Local banks are to be allowed to provide online loans to new clients starting from September, but they need to conduct know-your-customer checks as a safeguard against money-laundering or bad debts, the Financial Supervisory Commission (FSC) said on Tuesday.
Banks currently can only extend online loans to clients who have a deposit account or credit card with them, while prospective clients have to visit a bank’s physical branch to submit an application, Banking Bureau Deputy Director Sherri Chuang (莊琇媛) told a news conference.
The Bankers’ Association of the Republic of China has since last year urged the commission to allow lenders to provide online loans to new clients, saying it would help them expand their online lending business and boost revenue, Chuang said.
As the demand for online loans has risen stably over the past four years, while the non-performing loan ratio has remained low, the commission finally agreed to the regulatory easing, Chuang said.

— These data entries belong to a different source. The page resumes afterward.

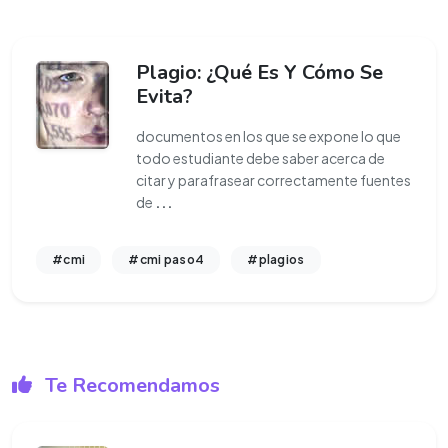
Plagio: ¿Qué Es Y Cómo Se
Evita?
documentos en los que se expone lo que
todo estudiante debe saber acerca de
citar y parafrasear correctamente fuentes
de
...
#cmi
#cmi paso4
#plagios
Te Recomendamos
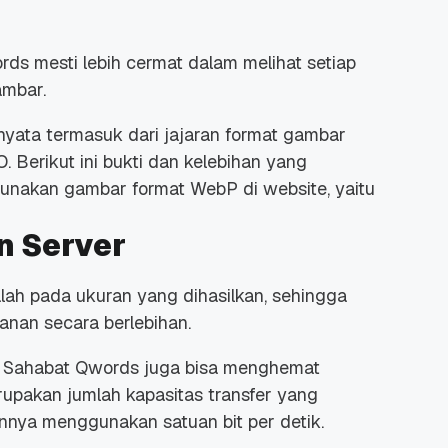
rds mesti lebih cermat dalam melihat setiap
ambar.
nyata termasuk dari jajaran format gambar
 Promo
Qwords Jadi Registrar
. Berikut ini
bukti dan kelebihan yang
skon
Terakreditasi ICANN, Apa
nakan gambar format WebP di website, yaitu
Untungnya?
27 Jul, 2022
3
n Server
ah pada ukuran yang dihasilkan, sehingga
nan secara berlebihan.
 Sahabat Qwords juga bisa menghemat
rupakan jumlah kapasitas transfer yang
annya menggunakan satuan bit per detik.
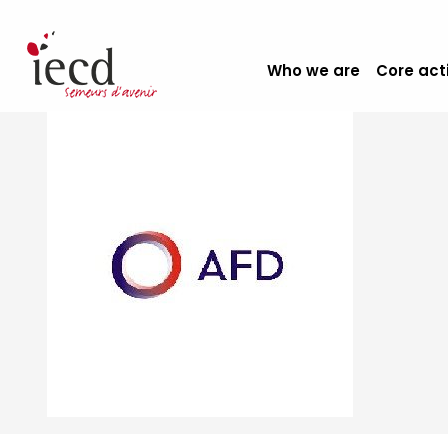
Who we are
Core act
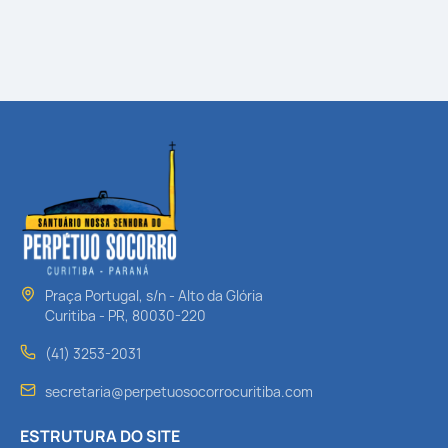
Praça Portugal, s/n - Alto da Glória
Curitiba - PR, 80030-220
(41) 3253-2031
secretaria@perpetuosocorrocuritiba.com
ESTRUTURA DO SITE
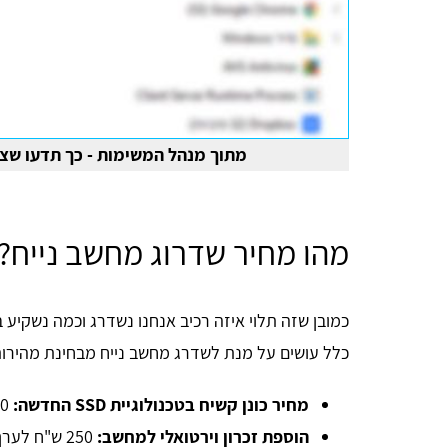
מתוך מנהל המשימות - כך תדעו שצר
מהו מחיר שדרוג מחשב נייח?
Tia Swis
כמובן שזה תלוי איזה רכיב אנחנו נשדרג וכמה נשקיע 
כלל עושים על מנת לשדרג מחשב נייח מבחינת מהירו
מחיר כונן קשיח בטכנולוגיית SSD החדשה:
300 ש
הוספת זכרון וירטואלי למחשב:
250 ש"ח לערך.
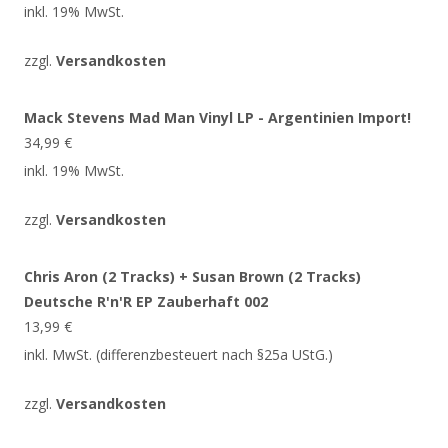
inkl. 19% MwSt.
zzgl.
Versandkosten
Mack Stevens Mad Man Vinyl LP - Argentinien Import!
34,99
€
inkl. 19% MwSt.
zzgl.
Versandkosten
Chris Aron (2 Tracks) + Susan Brown (2 Tracks)
Deutsche R'n'R EP Zauberhaft 002
13,99
€
inkl. MwSt. (differenzbesteuert nach §25a UStG.)
zzgl.
Versandkosten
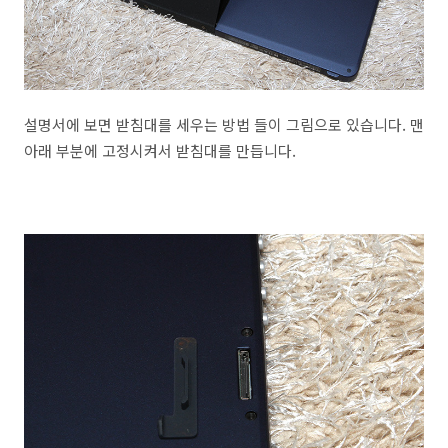
설명서에 보면 받침대를 세우는 방법 들이 그림으로 있습니다. 맨
아래 부분에 고정시켜서 받침대를 만듭니다.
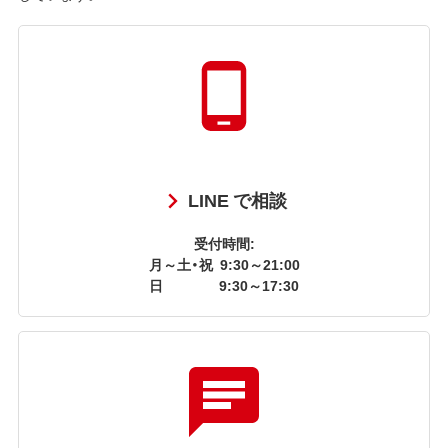
LINE で相談
受付時間:
月～土・祝
9:30～21:00
日
9:30～17:30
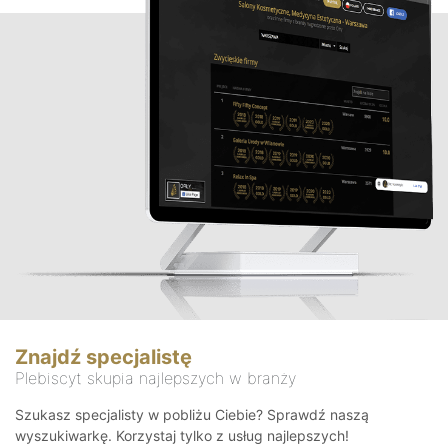
Znajdź specjalistę
Plebiscyt skupia najlepszych w branży
Szukasz specjalisty w pobliżu Ciebie? Sprawdź naszą
wyszukiwarkę. Korzystaj tylko z usług najlepszych!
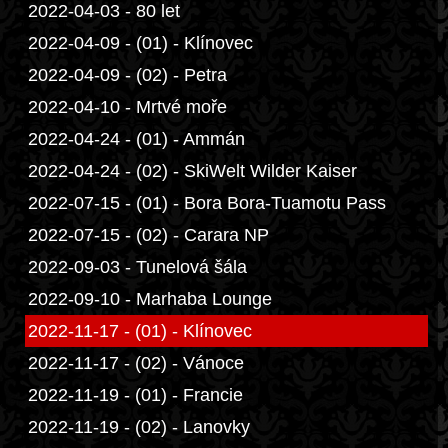
2022-04-03 - 80 let
2022-04-09 - (01) - Klínovec
2022-04-09 - (02) - Petra
2022-04-10 - Mrtvé moře
2022-04-24 - (01) - Ammán
2022-04-24 - (02) - SkiWelt Wilder Kaiser
2022-07-15 - (01) - Bora Bora-Tuamotu Pass
2022-07-15 - (02) - Carara NP
2022-09-03 - Tunelová šála
2022-09-10 - Marhaba Lounge
2022-11-17 - (01) - Klínovec
2022-11-17 - (02) - Vánoce
2022-11-19 - (01) - Francie
2022-11-19 - (02) - Lanovky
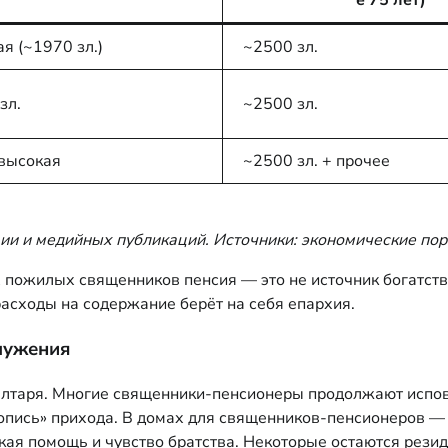
е 75 лет)
я (~1970 зл.)
~2500 зл.
зл.
~2500 зл.
 высокая
~2500 зл. + прочее
ии и медийных публикаций. Источники: экономические по
ожилых священников пенсия — это не источник богатства,
асходы на содержание берёт на себя епархия.
служения
алтаря. Многие священники-пенсионеры продолжают испов
топись» прихода. В домах для священников-пенсионеров —
кая помощь и чувство братства. Некоторые остаются рези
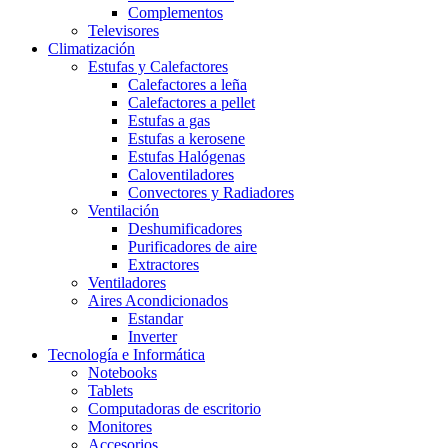
Complementos
Televisores
Climatización
Estufas y Calefactores
Calefactores a leña
Calefactores a pellet
Estufas a gas
Estufas a kerosene
Estufas Halógenas
Caloventiladores
Convectores y Radiadores
Ventilación
Deshumificadores
Purificadores de aire
Extractores
Ventiladores
Aires Acondicionados
Estandar
Inverter
Tecnología e Informática
Notebooks
Tablets
Computadoras de escritorio
Monitores
Accesorios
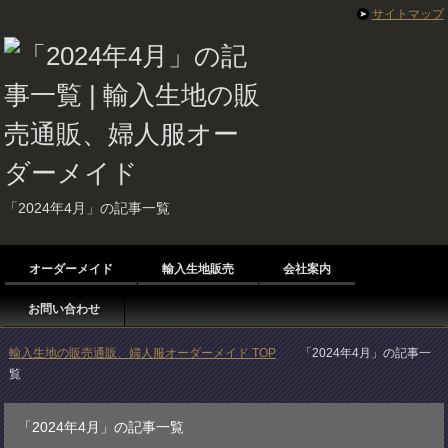
サイトマップ
「2024年4月」の記事一覧
オーダーメイド
輸入生地販売
会社案内
お問い合わせ
輸入生地の販売通販、婦人服オーダーメイド TOP
「2024年4月」の記事一
覧
「2024年4月」の記事一覧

In March this year, online consumer loans had grown to NT$514 billion (US$16.52 billion), which shows their great potential as they were first offered in 2015, the commission said, adding that the figure is still a fraction of total lending, which stands at NT$27.8 trillion.
With the regulatory approval, the association plans to amend its regulatory code by the end of next month, which would enable banks to provide the new service in September at the earliest, Chuang said.
Online lending has caused some problems in other countries and the ease of applying for a loan has encouraged consumers to increase their credit.
Online lending platforms in China had been blamed for generating an estimated 60 billion yuan (US$8.72 billion) of bad debt in 2017, data provided by Democratic Progressive Party Legislator Lin Chun-hsien (林俊憲) showed.
The commission would require all banks to carry out know-your-customer procedures and check the “Five Ps” — personal credit scores, the purpose, the source of payment, protection and perspective — before approving a loan, Chuang said, adding that these measures cannot be completed injust a few minutes.
New clients would be asked to submit identification documents and financial statements online, and they might still need to visit the bank if the lender thinks it necessary, the bureau said.
The commission would continue to monitor banks’ bad debt ratios after the new service is launched, and would ask lenders to adopt stricter standards for approval if their ratio increases, she said.